In fact, dip into just about any social media discussion on the topic, and answers will range from displeasure that any students will go back for in-person learning to displeasure that all students are not returning to school when RPS opens its doors — and websites — on Sept. 2.
There is also a thirst for more information on topics ranging from how students with special needs will be helped to concerns over child care for parents who work during the day.
"I’d prefer to see the plan where the kids coming back to school 100 percent," said Mark Diez, a grandparent of five RPS students — four elementary-aged, one in high school — who also spent many hours volunteering in the classroom of his grandkids.

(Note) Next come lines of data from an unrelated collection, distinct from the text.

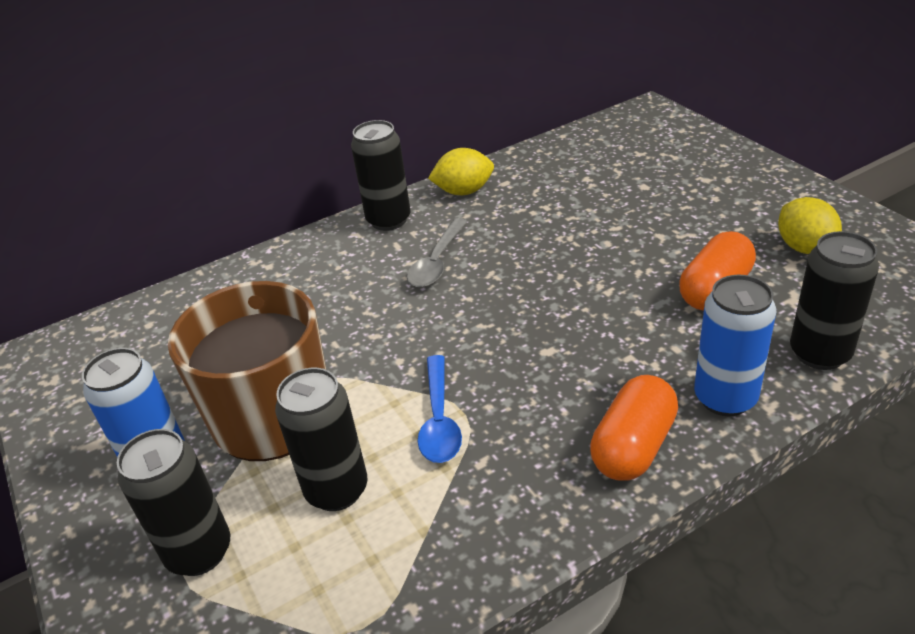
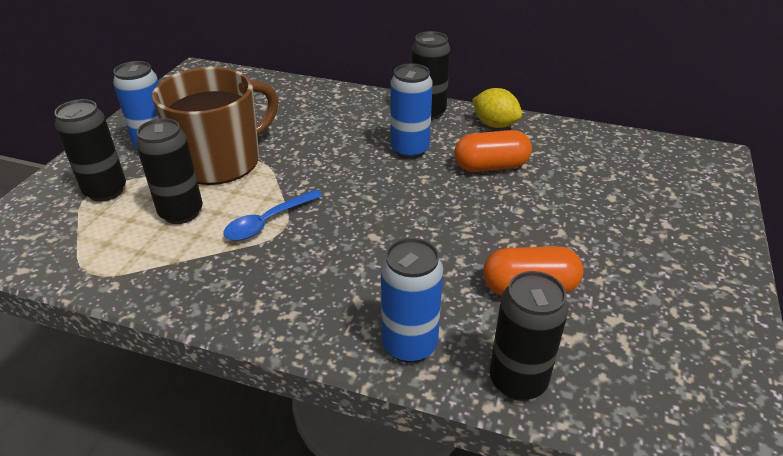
camera: 45 degrees right, 0 degrees up
(437, 262) = (410, 150): grey spoon -> blue can
(633, 446) = (317, 318): orange capsule -> orange capsule (490, 166)
(804, 247) = (648, 318): yellow lemon -> none

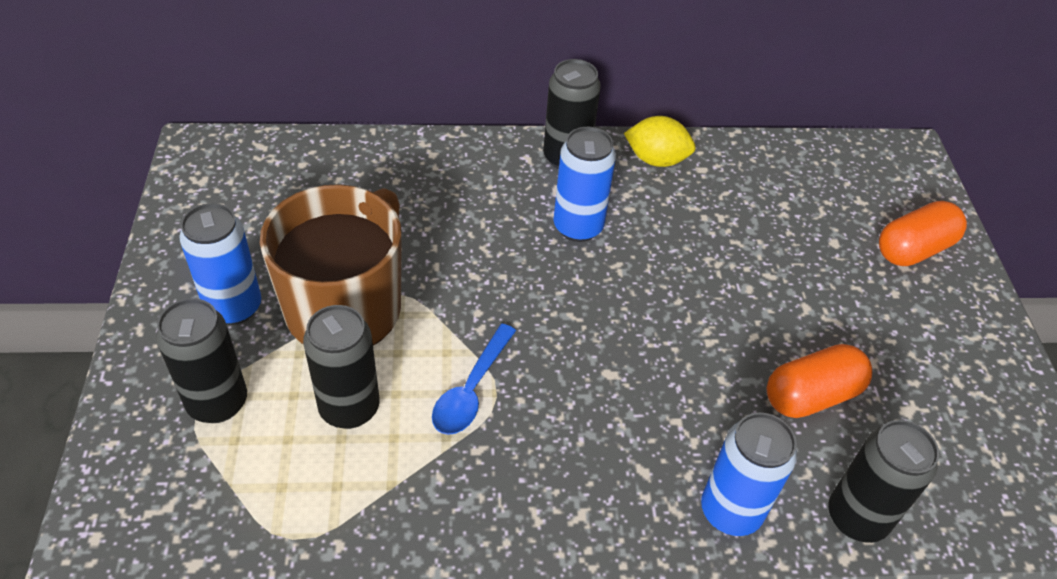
camera: 25 degrees left, 10 degrees up
(490, 166) = (685, 229): orange capsule -> orange capsule (913, 249)

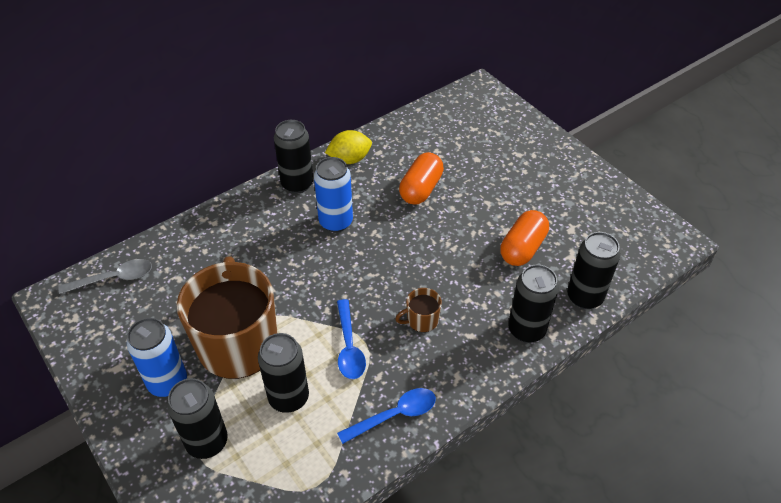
camera: 30 degrees left, 0 degrees up
(275, 160) = (114, 278): none -> grey spoon
(458, 512) = (394, 415): none -> blue spoon
(592, 411) = (421, 320): none -> brown mug
(730, 511) = (526, 330): blue can -> black can
(913, 249) = (517, 142): orange capsule -> orange capsule (421, 189)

Diez said there are two main advantages to a full return to school. The main one is that — he said this is especially true among younger students — that kids struggle when not in the classroom. The second advantage is the kids will be engaged during the day, which won't happen in a household where the parents work outside the home during the day.
"I see how much the kids have been hurt by not having in-room classes," he said.

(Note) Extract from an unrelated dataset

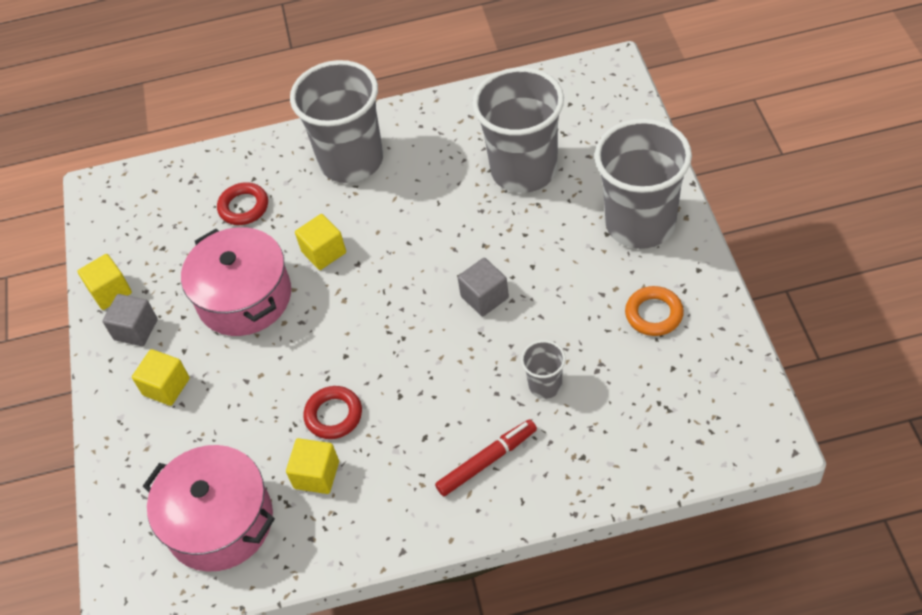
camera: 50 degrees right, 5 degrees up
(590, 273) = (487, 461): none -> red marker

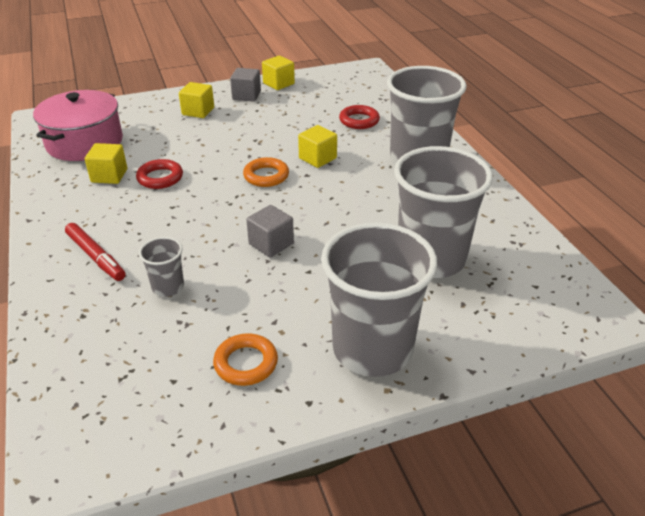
camera: 75 degrees right, 15 degrees down
(244, 297) = (273, 130): pink pot -> none
(352, 303) = (266, 176): none -> orange ring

Hollar agreed, saying kids who are home don't learn as well as when they spend time with a teacher and their classmates.
"They need that structure," she said. "I think it will affect kids as at-home is not that type of learning environment. Anxiety will set in whenever we do go back fully or anywhere as they will become to used to being home. Depression and sadness from not being in sports, seeing friends and always being home. It is just not healthy."